What was once a powerful, groundbreaking cinema franchise has now been reset, reshaped and rehashed again and again into just another computer crafted cash cow that’s coasting on the fumes of its previous entries. “Terminator Genisys” is the 5th entry in the franchise built by James Cameron and thanks to “X-men: Days of Future Past” genius use of rebooting the series via time travelling,” the Terminator is back and new and improved…sort of…maybe…we’ll see. The story goes (as most know it by now) John Connor (Jason Clarke) sends Kyle Reese (Jai Courtney) back in time to prevent Sarah Connor (Emilia Clarke) from being killed by the Terminator so John can be born and lead the resistance to victory against Skynet and the machines.

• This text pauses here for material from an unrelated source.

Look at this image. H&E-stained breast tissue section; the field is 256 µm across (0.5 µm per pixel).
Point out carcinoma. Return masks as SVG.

However, Kyle arrives to see Sarah already armed and prepared for the Terminator’s arrival; thanks to the protection and assistance from her guardian: The Terminator (Arnold Schwarzenegger). The timeline has been altered and now Terminators (both new and old) are gunning for Kyle, Sarah and her guardian Terminator as they try to prevent Skynet from ever existing and cancelling Judgment day. It’s amazing how a franchise that’s all about time travel can use it to “reboot” the series and it STILL comes off as desperate. “Genisys” plays out exactly how everyone has been saying it would: turning back the clock to breathe new life into a franchise that should have rusted in peace after “T3: Rise of the Machines.” Everything changes and the story and characters are given a “do-over” with new faces and twists on the same story.

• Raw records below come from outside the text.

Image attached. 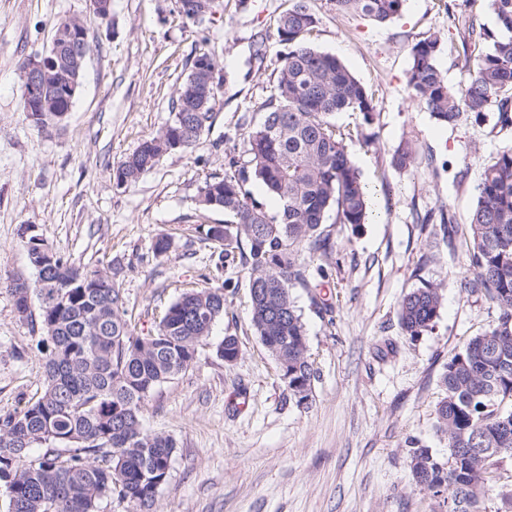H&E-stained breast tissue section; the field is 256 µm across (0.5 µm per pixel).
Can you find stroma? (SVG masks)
<instances>
[{
	"instance_id": "35a3bbf8",
	"label": "stroma",
	"mask_w": 512,
	"mask_h": 512,
	"mask_svg": "<svg viewBox=\"0 0 512 512\" xmlns=\"http://www.w3.org/2000/svg\"><path fill=\"white\" fill-rule=\"evenodd\" d=\"M293 3L215 0L193 21L177 0H112L104 20L91 16L88 0H0V277L33 279L22 229L34 227L70 263L112 278L140 336L183 293L215 277L227 282L224 316L195 362L144 406L145 429L176 441L157 512H443L439 498L413 483L408 451L415 444L447 460L435 415L443 367L499 316L468 291L465 256L482 167L512 146V128L496 130L489 116L444 129L411 98L407 77L412 45L434 34L441 73L464 84L462 24L491 28L495 17L484 0H406L380 24L308 0L319 19L315 45L374 91L377 106L372 142L347 144L372 216L327 225L333 251L307 267L316 290L294 291L315 371L300 404L251 324L246 273L219 263L218 245L201 232L226 215L198 202L229 158H246L242 118L259 116L274 92L285 52L274 32ZM75 17L87 22L91 52L70 111L42 128L22 110L21 66ZM204 50L219 79L208 127L193 148L117 185L116 167L172 121L176 91ZM406 138L416 160L393 169L391 155ZM428 213L450 219L452 242L439 224L423 223ZM161 236L171 242L163 254L154 250ZM424 282L441 288L442 308L412 338L400 327V301ZM40 334L0 288V415L43 390ZM227 336L240 348L231 363L217 353Z\"/></svg>"
}]
</instances>
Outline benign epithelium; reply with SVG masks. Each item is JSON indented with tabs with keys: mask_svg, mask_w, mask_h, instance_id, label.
<instances>
[{
	"mask_svg": "<svg viewBox=\"0 0 512 512\" xmlns=\"http://www.w3.org/2000/svg\"><path fill=\"white\" fill-rule=\"evenodd\" d=\"M212 10V0H190L184 5L182 13L191 17L205 15ZM88 54L86 36L72 25H60L54 38V49L50 55H35L23 66L25 97L28 100V110L31 118L38 126L48 124L47 109L51 106V86L54 85L55 74L67 67L77 70L84 63ZM197 69L207 75V89L214 94L219 80L216 77L217 66L209 57L200 62Z\"/></svg>",
	"mask_w": 512,
	"mask_h": 512,
	"instance_id": "1",
	"label": "benign epithelium"
}]
</instances>
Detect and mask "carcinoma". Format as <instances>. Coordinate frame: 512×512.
Returning <instances> with one entry per match:
<instances>
[{
  "label": "carcinoma",
  "instance_id": "obj_1",
  "mask_svg": "<svg viewBox=\"0 0 512 512\" xmlns=\"http://www.w3.org/2000/svg\"><path fill=\"white\" fill-rule=\"evenodd\" d=\"M406 0H331L339 13H360L385 23ZM496 28L467 26L463 40L467 81L451 86L437 67L441 51L431 34L411 48L408 89L432 119L454 129L468 118L497 113L496 125L512 127V0H489ZM318 19L308 0H295L279 19L276 40L288 47L277 70L276 92L247 119L248 160L231 157L224 178L205 182L200 198L224 211L226 224L205 229L222 246L219 259L238 262L247 274L251 322L277 361L288 389L302 402L315 372L293 291L310 288L307 261L333 250L322 225L364 224L369 200L346 141L367 143L376 112L374 95L336 56L310 41ZM55 109L74 101L60 77ZM215 98L174 101V118L145 140L114 170L119 185L136 182L161 157L190 148L211 119ZM355 118L354 131L336 116ZM415 152L400 143L391 166L406 169ZM258 183L279 204L268 214L254 198ZM471 210L468 285L495 303V325L473 336L448 359L441 375L444 396L436 417L448 439L443 462L427 448L409 450L416 485L442 498L447 512H480L483 496H500L512 512V489H498L493 469L512 459V148L483 165ZM33 283L0 280L17 312L31 311L36 295L45 354L46 385L24 407L0 415V496L5 512H100L112 498L132 512H155L176 449L169 435L143 428L146 401L162 384L188 368L213 324L224 317L225 285L182 294L167 307L155 331L136 336L124 297L100 270L76 267L57 254L44 262L34 235L25 236ZM442 290L414 288L402 299L400 324L406 335L422 334L442 306ZM230 363L238 342L226 336L217 349Z\"/></svg>",
  "mask_w": 512,
  "mask_h": 512
}]
</instances>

While Schwarzenegger proves he’s the only one capable of being the one true Terminator, the rest of the cast feel like secondhand stereotypes of the roles made famous by Linda Hamilton and Michael Biehn. Emilia Clarke acts more like the tough girl on campus than the hardcore warrior Hamilton portrayed, she’s got lots of sass and stern glares but no guts or muscle underneath. Jai Courtney actually delivers a decent performance; far better than I’ve seen him do in past films…but like the rest of the cast, the anemic script waters everyone down into shallow shells that fail to inspire any attachment or admiration.

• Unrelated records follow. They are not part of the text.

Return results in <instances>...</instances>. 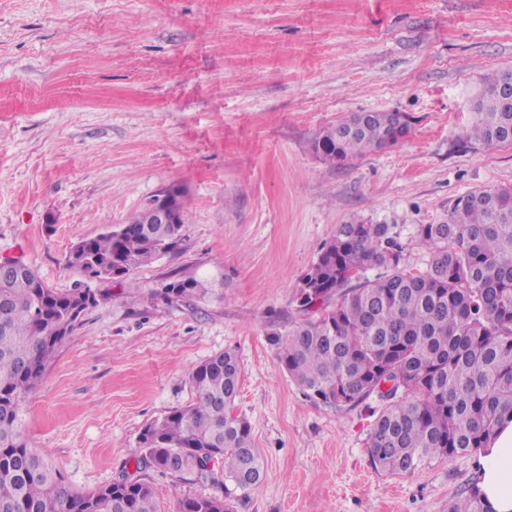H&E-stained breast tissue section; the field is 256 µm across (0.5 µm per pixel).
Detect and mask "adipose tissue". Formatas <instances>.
<instances>
[{"label":"adipose tissue","instance_id":"obj_1","mask_svg":"<svg viewBox=\"0 0 512 512\" xmlns=\"http://www.w3.org/2000/svg\"><path fill=\"white\" fill-rule=\"evenodd\" d=\"M478 490L488 512H512V421H504L478 457Z\"/></svg>","mask_w":512,"mask_h":512}]
</instances>
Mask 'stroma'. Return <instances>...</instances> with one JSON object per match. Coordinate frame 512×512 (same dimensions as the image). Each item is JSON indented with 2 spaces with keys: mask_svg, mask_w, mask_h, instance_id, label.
Wrapping results in <instances>:
<instances>
[{
  "mask_svg": "<svg viewBox=\"0 0 512 512\" xmlns=\"http://www.w3.org/2000/svg\"><path fill=\"white\" fill-rule=\"evenodd\" d=\"M512 66V0H0V256L50 287L101 298L23 404L30 444L76 490L136 475L145 426L192 404V370L234 351V411L265 474L236 512H448L477 454L414 473L367 453L383 406L310 399L277 365L303 314L300 279L337 227L393 224L410 272L418 225L512 186V144L461 139L488 72ZM355 112H400L395 146L340 164L315 149ZM185 197L181 247L119 281L87 282L71 249L160 190ZM224 285L168 302L169 279ZM162 512L223 495L152 473Z\"/></svg>",
  "mask_w": 512,
  "mask_h": 512,
  "instance_id": "stroma-1",
  "label": "stroma"
}]
</instances>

However, cash cow or not; it’s clear every other area of the film had been given lots of thought and planning. The use of time travel is fairly complicated and far more elaborate than I had expected; the story always tried to make sense of timelines and alternate realities; even if the audience didn’t get everything. The “use” of John Connor was also very interesting, this is a unique take on the character that none of the other “Terminator” films had explored and it offered a variety of new intense action sequences. The action also plays out perfectly with the movie’s pacing; it’s tight and fast paced but not TOO fast. “Genisys” gives you plenty of action but also plenty of time to absorb everything and prevent the film from feeling too rushed or too slow. Schwarzenegger’s interaction with Clarke and Courtney was another fun addition that used the characters in ways we had never seen before.
The thing is “Genisys” is not a bad “Terminator” movie; it’s not even a bad movie…it’s just not a great film on either side. Nothing about the story or cast makes you feel like you have to see more adventures following this new cast and timeline take, neither does this serve as a final send off for the “Terminator” series. This is not an epic chapter in the humans vs. machines saga and while it’s a damn good time to sit and enjoy for 2 hours; it fails to provide the very thing it was created for: bring back the franchise for future sequels. “Terminator Genisys” doesn’t break any new ground; it’s not so bad you’ll want it wiped from your mind but neither does it do anything that makes you want to buy it and see again and again.